Ring Segmentation using Attention UNet
0. What is Attention UNet?
Attention UNet is UNet combined with attention mechanism to enhance thinner details of ring boundaries (see 0. What is UNet?).
Similar to UNet, certain inputs and expected segmentations (== ground-truth) are needed for training.
Following training, the model’s inference phase generates a distance map.
This plugin applies Attention UNet on the ring segmentation.
Rather than producing an instance segmentation, Attention UNet indicates the response to the query, “How far is this pixel from the actual ring boundary?”, which will be contained in each pixel.
1. Get your data ready
You can retrain the model if you have some annotated data by using the file ./src/tree_ring_analyzer/training.py on Tree Ring Analyzer GitHub.
Before starting, you have to perform augmentation (Section 2), and create the two folders named “models” and “history” to store all the new model and history versions you create.
You can name the model as you like.
- The outputs produced by this script include:
history/{name}.json: a dictionary that contains a record of training metrics (e.g., loss, accuracy) for each epoch.
models/{name}.keras: a model saved in Keras format.
models/{name}.h5: a model saved in H5 format.
2. Data augmentation
To increase the data variablity, we need to apply augmentation to ensure that the model generalizes well to different types of data.

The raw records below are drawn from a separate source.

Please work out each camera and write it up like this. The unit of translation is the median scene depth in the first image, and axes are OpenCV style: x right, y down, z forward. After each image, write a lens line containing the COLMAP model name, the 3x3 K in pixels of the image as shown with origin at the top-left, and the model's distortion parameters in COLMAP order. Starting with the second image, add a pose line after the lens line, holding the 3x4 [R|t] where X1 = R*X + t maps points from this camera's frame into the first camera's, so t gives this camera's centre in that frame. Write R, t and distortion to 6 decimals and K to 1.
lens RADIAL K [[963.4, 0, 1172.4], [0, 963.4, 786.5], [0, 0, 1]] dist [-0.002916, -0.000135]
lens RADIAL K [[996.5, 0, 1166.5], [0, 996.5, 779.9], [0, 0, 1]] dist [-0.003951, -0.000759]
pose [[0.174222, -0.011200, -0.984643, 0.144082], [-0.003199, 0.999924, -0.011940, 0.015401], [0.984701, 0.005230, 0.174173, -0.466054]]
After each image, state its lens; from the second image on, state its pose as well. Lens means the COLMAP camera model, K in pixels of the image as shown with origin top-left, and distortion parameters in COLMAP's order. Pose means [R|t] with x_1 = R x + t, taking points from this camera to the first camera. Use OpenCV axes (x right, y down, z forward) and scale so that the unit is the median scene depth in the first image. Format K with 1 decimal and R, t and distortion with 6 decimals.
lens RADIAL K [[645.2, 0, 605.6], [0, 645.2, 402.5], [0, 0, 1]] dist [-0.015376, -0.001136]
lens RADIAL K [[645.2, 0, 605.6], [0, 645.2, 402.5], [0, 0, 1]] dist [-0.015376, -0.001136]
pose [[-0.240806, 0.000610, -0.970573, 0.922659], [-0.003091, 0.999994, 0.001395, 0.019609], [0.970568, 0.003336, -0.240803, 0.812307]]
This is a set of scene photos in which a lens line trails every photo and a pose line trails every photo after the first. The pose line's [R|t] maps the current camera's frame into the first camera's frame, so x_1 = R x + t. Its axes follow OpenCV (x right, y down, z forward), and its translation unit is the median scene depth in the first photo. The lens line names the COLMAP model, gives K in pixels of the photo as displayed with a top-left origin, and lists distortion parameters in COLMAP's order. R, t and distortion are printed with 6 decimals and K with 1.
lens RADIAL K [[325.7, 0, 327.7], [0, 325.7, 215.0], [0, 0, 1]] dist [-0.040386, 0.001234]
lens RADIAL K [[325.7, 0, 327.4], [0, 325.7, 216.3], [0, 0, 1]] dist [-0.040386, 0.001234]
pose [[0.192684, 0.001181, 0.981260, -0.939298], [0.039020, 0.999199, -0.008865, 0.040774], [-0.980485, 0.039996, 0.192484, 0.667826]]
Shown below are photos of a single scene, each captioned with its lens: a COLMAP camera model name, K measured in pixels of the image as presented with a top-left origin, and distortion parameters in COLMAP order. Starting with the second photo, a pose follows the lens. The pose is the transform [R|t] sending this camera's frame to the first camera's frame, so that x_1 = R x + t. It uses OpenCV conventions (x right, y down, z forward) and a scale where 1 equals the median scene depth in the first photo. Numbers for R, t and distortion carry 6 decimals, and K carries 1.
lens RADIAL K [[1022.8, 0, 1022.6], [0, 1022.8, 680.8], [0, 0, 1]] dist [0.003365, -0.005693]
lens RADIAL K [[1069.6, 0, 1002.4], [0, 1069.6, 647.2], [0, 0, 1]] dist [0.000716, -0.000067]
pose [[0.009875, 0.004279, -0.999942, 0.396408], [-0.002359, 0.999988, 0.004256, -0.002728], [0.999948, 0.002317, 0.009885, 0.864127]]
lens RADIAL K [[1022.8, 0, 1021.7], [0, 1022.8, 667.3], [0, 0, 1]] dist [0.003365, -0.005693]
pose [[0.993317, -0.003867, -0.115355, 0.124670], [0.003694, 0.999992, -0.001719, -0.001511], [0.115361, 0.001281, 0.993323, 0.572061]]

- The data augmentation includes:
- Basic augmentation:
Flipping: The images are randomly flipped horizontally and/or vertically.
Random rotations: The images are randomly rotated from -20 degrees to 20 degrees.
90-degree rotations: The images are randomly rotated in 90, 180, and 270 degrees.
Hole augmentation: The images are randomly added white holes.
These augmentations are applied before cropping and training to provide a wider variety of spatial and contextual information.
3. Pre-processing
a. Dilated distance map
There is a massive imbalance between the background and foreground classes.
To address that problem, we dilate the ground truth, then calculate the Euclidean distance from the foreground elements to the corresponding nearest background elements, making the ground truth value now ranging from 0 to 13.
It will make the model easier to learn the thin details of ring boundaries.
b. Gray conversion
We convert images to gray scale using the NTSC (National Television System Committee) formula.
c. Cropping
We crop the original images to 256x256 pixels with overlap of 60 pixels to ensure computational efficiency.
4. Setup
If you already have a Python environment in which “Tree Ring Analyzer” is installed, it already contains everything you need to prepare dataset and train a model.
To prepare dataset, you just have to fill the settings described below, and run the script ./src/tree_ring_analyzer/preprocessing.py.
Name |
Description |
---|---|
input_path |
Directory of original images. |
mask_path |
Directory of ground truths. |
pith_path |
Directory to save pre-processed images for training pith-prediction model. If you just want to generate ring dataset, pith_path should be None. |
tile_path |
Directory to save pre-processed images for training ring-segmentation model. |
whiteHoles |
True/False. If True, the white holes will be added into ring dataset for augmentation (default is True). |
gaussianHoles |
True/False. If True, the gaussian holes will be added into ring dataset for augmentation (default is False). |
changeColor |
True/False. If True, the order of image channels will be changed for augmentation (default is False). |
dilate |
An integer. If not None, the tree rings in ground truth will be dilated with the given number of iterations before calculating the distance map (default is 10). |
distance |
True/False. If True, distance map will be calculated. |
skeleton |
True/False. If True, the tree rings in ground truth will be skeletonized. |
To launch the training, you just have to fill the settings described below, and run the script ./src/tree_ring_analyzer/training.py.
Name |
Description |
---|---|
train_input_path |
Directory of training input path. |
train_mask_path |
Directory of training mask path. |
val_input_path |
Directory of validation input path. |
val_mask_path |
Directory of validation mask path. |
filter_num |
The number of filters in Attention UNet architecture (default is [16, 24, 40, 80, 960]). |
attention |
True/False. In this case, attention is True to use Attention UNet for training. |
output_activation |
Output activation. In ring segmentation, the recommended output activation is ‘linear’. |
loss |
Loss function. In ring segmentation, the recommended loss function is ‘mse’. |
name |
Name of the saved model. |
numEpochs |
Number of epochs. In ring segmentation, the recommended number is 30. |
input_size |
Size of input. Default is (256, 256, 1). |
5. Usage
This model consumes patches of 256×256 pixels, with an overlap of 60 pixels.
The merging is performed with the alpha-blending technique described on the page where the patches creation is explained.